Besançon (118 489 habitants) cumule densité résidentielle et concentration d'emplois, profil typique des grandes métropoles françaises. Le revenu médian y est un peu en retrait par rapport à la moyenne nationale, avec un taux de pauvreté élevé (23,0 %).
Une majorité d'actifs (77,3 %) travaille sur place, les autres rejoignant principalement École-Valentin et Saint-Vit. Parmi les principaux employeurs figurent CHRU JEAN MINJOZ et MAIRIE. Le marché du travail reste tendu (15,0 % de chômage).
La commune est éligible à la politique de la ville (QPV), ainsi qu'à un autre dispositif d'aide territoriale. Elle participe à 2 programmes nationaux d'appui aux territoires (Action Cœur de Ville, Fabriques de Territoire). 21 projets ont été subventionnés par l'État pour 2 429 764 € d'aides d'investissement. 5 tiers-lieux complètent l'offre d'accueil économique locale.
Le niveau de vie médian de Besançon — 20 680 € — reste inférieur à la moyenne française. Face à la médiane dans le Doubs fixée à 23 670 €, le revenu médian communal est en retrait d'environ 2 990 €. La distribution des revenus affiche une dispersion importante (D9/D1 = 3,7): le 1er décile se situe à 10 360 €, le 9e à 38 340 €.
L'indicateur clé du marché local, le chômage, ressort à 15,0 %, bien au-dessus de la moyenne nationale. La structure socioprofessionnelle privilégie les professions intermédiaires (30,5 % des emplois occupés).
Selon Sirene (2023), 9 952 établissements actifs forment le paysage économique de Besançon. Sur le plan sectoriel, commerce, transports, hébergement et restauration concentre 23,3 % des unités productives. Le rythme de création atteint 1 824 en 2024, en ligne avec une dynamique de création positive — stock total en +23,1 %. CHRU JEAN MINJOZ et MAIRIE comptent parmi les premiers employeurs recensés sur la commune.
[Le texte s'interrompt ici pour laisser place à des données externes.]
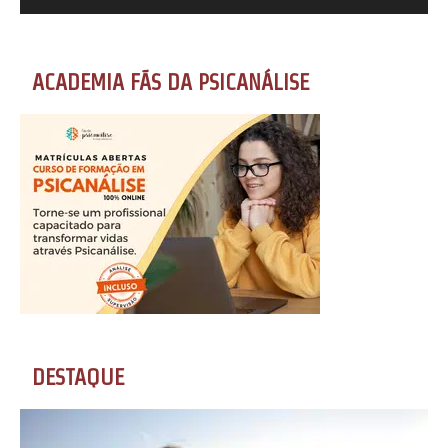
ACADEMIA FÃS DA PSICANÁLISE
DESTAQUE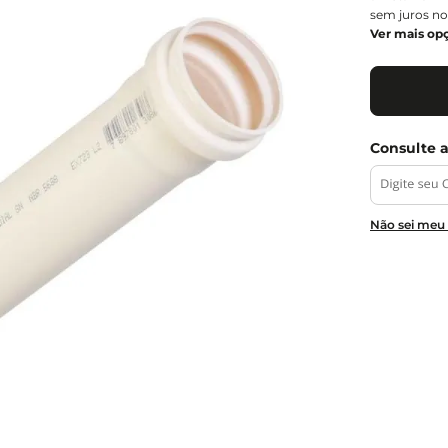
sem juros no
Ver mais op
Não sei meu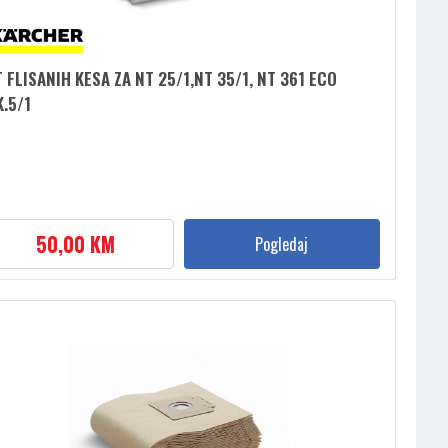
 FLISANIH KESA ZA NT 25/1,NT 35/1, NT 361 ECO
K.5/1
50,00 KM
Pogledaj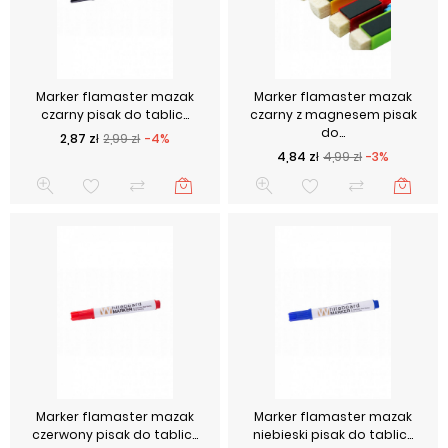
Marker flamaster mazak
Marker flamaster mazak
czarny pisak do tablic...
czarny z magnesem pisak
do...
Cena podstawowa
Cena
2,87 zł
2,99 zł
-4%
Cena podstawowa
Cena
4,84 zł
4,99 zł
-3%
Marker flamaster mazak
Marker flamaster mazak
czerwony pisak do tablic...
niebieski pisak do tablic...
Exercice 2024: 1 446 €/hab de recettes de fonctionnement, 1 142 €/hab de dépenses et une épargne brute de 304 €/hab, indicateurs d'une situation saine. La capacité de désendettement ressort à 2,7 années (courte), pour 296 €/hab de dépenses d'équipement. 21 projets locaux ont bénéficié de 2 429 764 € de subvention de l'État (DETR/DSIL).
Le taux global de TFB en 2024 (45,63 %) est conforme à la moyenne nationale. Par rapport à la médiane départementale (39,01 %), l'écart communal atteint +6,62 points, pour une part communale pure à 43,72 %. La cotisation foncière des entreprises (CFE) ressort à 27,91 %, la taxe d'habitation (résidences secondaires et vacants) atteint 32,33 %.
L'économie locale s'apprécie dans le cadre régional: Besançon est au cœur des plateaux et forêts comtois. La commune est couverte par plusieurs dispositifs — Quartier Prioritaire de la Ville (QPV) et Zone Franche Urbaine (ZFU) — pris en compte dans certaines aides publiques. Côté navettes domicile-travail, 10 565 actifs vont travailler notamment vers École-Valentin et Saint-Vit. Sur le versant social, la CAF dénombre 38 195 allocataires, dont 5 410 foyers bénéficiaires du RSA.